▶ _ASSIGNMENT_
Please count the lines in the records below that contain the string "this", treating uppercase and lowercase as different, and give only that number.

(EXCERPTED RECORDS)

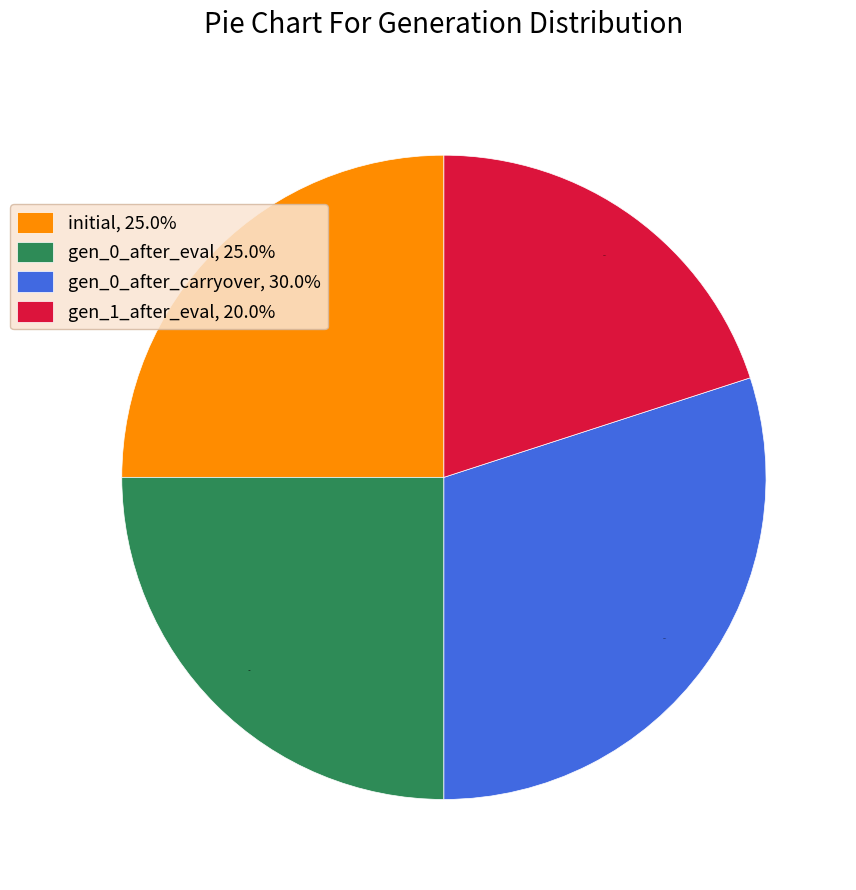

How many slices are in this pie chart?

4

(End EXCERPTED RECORDS)
(EXCERPTED RECORDS)

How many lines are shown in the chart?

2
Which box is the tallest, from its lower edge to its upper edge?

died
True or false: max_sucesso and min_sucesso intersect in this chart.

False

(End EXCERPTED RECORDS)

▶ _ANSWER_
2